= Tony Allan =

British broadcaster (1949-2004)

Tony Allan (22 September 1949 – 9 July 2004) was a British broadcaster and voice over artist. He broadcast almost exclusively on pirate radio stations and was highly regarded for his professionalism, his distinctive voice and clear diction, and for his ability to produce highly professional commercials and promotions.

==Career==
Allan was 17 years old when he first worked for the pirate radio station Radio Scotland between 1966 and 1967. He had originally intended to work on another pirate station, Radio Caroline, but was rejected due to his age. When the Marine Broadcasting Offences Act 1967 was passed, he was the last DJ to broadcast live from the ship before managing director Tommy Shields's pre-recorded closedown programme.

He subsequently worked for Granada Television as a voice-over artist, and in Europe.

In the 1970s Allan worked first on RNI Radio Northsea International and did go later to the revived Radio Caroline, finally fulfilling his original ambition. When the Dutch Marine Offences Act came into force on 1 September 1974 it was Allan who announced that Caroline would continue broadcasting (following in the footsteps of Johnnie Walker who had done the same when the British law was passed in 1967). When Caroline's owner Ronan O'Rahilly announced that the station was to begin promoting his philosophy of "Loving Awareness", Allan became one of its most enthusiastic advocates, producing some of the most professional and memorable promotional ads for it.

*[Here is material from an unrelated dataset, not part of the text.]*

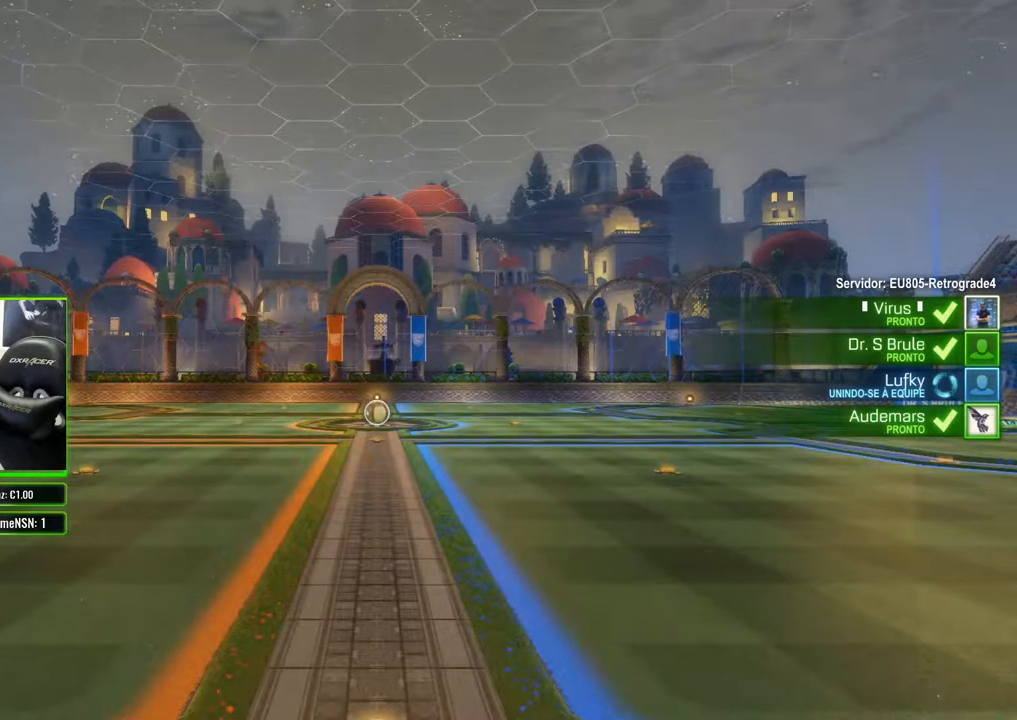
{"buttons": ["R2"], "left_stick": "center", "right_stick": "center", "events": [[267, "R2", "down"]]}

Discussing Loving Awareness with fellow DJ Stuart Russell in 1977, Allan said:

The whole point about Loving Awareness, surely, is that if you have a love for somebody, it can be sexual, but then again at the same time it doesn't necessarily have to be sexual. It can be a loving thing which goes on and on and on; it can be a truthful thing; and those things work both ways. Does that make sense?

Allan worked on Caroline on and off between 1973 and 1979. During this time he also worked on the Mediterranean Sea-based, offshore radio station The Voice of Peace which broadcast to the Middle East.

In the late 1970s he went to Ireland and worked for Big D and ARD, two of the first 24-hour land-based pirate stations in Dublin. He later also worked for Sunshine Radio, Chris Cary's Radio Nova and South Coast Radio in Cork, among others.

He was also for a number of years the voice of the Guinness commercials Worldwide.

He returned to Britain in 1990 to work for the now re-launched satellite Radio Caroline but was already ill from cancer. Despite this, he kept working as long as he could attending pirate radio conventions and fundraising events for Caroline until he became too ill to do so.